В его медицинской карте сообщалось, что он страдает серьезной умственной отсталостью, то есть очень медленно учится и имеет ограниченные умственные способности. Из-за церебрального паралича он практически не мог говорить, и я попытался использовать для общения с ним доску для рисования. И тут выяснилось, что он умеет читать! Я принес ему печатную машинку, потому что нажимать на клавиши ему было легче, чем писать рукой. Оказалось, что мой пациент может печатать короткие предложения, точно описывающие, что он делал в течение дня, что ел и т. д. Поскольку он мог делать намного больше других пациентов, которые также считались умственно отсталыми, я выяснил, как тестировался его интеллект. Оказалось, что ему давали тест Гудинаф «Нарисуй человека»
[133], а он смог изобразить только человечка из палочек.
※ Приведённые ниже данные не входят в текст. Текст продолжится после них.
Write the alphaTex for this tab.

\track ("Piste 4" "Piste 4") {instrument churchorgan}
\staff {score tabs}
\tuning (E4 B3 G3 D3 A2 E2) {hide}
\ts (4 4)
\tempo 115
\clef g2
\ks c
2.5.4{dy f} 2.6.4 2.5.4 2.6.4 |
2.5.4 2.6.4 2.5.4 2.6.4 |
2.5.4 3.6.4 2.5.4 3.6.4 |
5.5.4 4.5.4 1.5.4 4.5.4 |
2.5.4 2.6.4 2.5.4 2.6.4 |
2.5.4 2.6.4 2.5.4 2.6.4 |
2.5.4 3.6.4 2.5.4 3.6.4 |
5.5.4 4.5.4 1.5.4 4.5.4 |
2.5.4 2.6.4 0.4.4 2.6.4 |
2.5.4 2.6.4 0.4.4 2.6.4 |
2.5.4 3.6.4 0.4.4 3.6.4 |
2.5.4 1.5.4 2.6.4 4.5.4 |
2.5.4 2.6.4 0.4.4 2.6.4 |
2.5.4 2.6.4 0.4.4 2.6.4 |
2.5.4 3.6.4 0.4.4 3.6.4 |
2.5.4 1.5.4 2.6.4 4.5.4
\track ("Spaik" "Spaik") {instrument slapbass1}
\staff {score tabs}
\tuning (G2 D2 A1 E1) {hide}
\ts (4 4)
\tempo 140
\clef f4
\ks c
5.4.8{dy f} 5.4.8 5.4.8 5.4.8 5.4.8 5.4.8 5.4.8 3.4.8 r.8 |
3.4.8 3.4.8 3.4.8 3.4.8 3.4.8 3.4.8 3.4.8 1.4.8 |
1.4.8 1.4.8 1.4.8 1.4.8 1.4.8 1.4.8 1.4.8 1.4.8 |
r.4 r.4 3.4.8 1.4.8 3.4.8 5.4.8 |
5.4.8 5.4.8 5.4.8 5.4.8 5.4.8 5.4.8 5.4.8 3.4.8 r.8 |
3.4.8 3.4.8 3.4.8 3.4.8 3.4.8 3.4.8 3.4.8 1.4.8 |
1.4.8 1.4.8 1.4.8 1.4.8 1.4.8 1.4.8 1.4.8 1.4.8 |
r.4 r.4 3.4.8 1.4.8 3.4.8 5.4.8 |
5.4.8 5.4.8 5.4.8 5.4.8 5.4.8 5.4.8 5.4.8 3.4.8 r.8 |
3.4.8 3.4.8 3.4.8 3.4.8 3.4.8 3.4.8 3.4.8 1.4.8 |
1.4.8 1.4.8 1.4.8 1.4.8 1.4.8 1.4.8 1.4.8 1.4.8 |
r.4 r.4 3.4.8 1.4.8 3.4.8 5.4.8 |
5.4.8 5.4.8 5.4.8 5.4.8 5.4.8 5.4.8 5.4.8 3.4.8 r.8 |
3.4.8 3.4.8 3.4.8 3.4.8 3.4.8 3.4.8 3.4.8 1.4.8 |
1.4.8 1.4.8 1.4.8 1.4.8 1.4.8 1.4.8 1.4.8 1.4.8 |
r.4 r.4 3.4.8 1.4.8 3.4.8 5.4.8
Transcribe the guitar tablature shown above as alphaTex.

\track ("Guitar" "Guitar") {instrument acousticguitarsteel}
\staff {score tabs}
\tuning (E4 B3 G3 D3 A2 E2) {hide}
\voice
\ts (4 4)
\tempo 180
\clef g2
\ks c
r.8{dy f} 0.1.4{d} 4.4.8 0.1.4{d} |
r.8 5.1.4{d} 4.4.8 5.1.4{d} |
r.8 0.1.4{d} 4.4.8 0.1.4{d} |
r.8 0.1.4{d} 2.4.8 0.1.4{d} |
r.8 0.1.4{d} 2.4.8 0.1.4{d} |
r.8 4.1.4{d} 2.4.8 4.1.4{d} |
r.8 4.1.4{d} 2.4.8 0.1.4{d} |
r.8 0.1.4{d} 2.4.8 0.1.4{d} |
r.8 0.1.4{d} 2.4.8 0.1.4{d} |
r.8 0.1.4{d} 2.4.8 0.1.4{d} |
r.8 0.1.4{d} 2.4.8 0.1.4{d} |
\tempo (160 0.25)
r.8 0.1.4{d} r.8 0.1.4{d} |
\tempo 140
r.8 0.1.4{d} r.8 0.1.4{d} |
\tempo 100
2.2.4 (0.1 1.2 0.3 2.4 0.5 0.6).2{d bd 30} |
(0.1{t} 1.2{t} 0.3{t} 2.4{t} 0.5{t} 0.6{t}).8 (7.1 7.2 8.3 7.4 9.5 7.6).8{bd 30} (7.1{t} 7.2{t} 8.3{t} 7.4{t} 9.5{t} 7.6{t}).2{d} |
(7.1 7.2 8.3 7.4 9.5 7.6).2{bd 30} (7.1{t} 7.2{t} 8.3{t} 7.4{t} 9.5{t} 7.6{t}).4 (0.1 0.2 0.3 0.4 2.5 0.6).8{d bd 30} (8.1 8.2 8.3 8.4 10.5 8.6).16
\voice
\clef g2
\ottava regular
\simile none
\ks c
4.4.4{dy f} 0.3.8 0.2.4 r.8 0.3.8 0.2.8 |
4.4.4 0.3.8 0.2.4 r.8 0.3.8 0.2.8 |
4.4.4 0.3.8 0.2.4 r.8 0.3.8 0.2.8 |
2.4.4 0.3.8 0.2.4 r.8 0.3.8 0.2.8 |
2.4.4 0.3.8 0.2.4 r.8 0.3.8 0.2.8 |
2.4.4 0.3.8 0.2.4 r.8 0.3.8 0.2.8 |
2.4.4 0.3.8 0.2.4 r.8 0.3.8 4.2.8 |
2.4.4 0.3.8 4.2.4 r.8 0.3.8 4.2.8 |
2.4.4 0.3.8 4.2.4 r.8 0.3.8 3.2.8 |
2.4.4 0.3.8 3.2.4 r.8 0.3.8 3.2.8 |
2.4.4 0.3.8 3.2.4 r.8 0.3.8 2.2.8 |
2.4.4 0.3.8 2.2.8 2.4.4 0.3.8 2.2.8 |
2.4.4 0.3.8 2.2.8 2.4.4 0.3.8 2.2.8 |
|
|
Надеюсь, любому из вас понятно, что оценивать интеллект человека, страдающего церебральным параличом, с помощью задания на рисование просто глупо. Скольким бы вещам смог научиться этот молодой человек, если бы те, кто его учили, понимали: этот парень гораздо умнее, чем показывает тест. И хотя данный пример – вопиющий случай получения неверной информации в результате теста, он характерен для тестирования детей в целом: субъективная оценка качества рисунка приравнивается к оценке интеллекта. А потом эта оценка, полученная в ходе сомнительного задания, влияет на мнение других людей (например, учителей) о потенциале ребенка. Требовался более научный метод определения интеллекта, потому что, несмотря на превосходную работу Кэттелла, в проведении и интерпретации тестов IQ были вопиющие ошибки.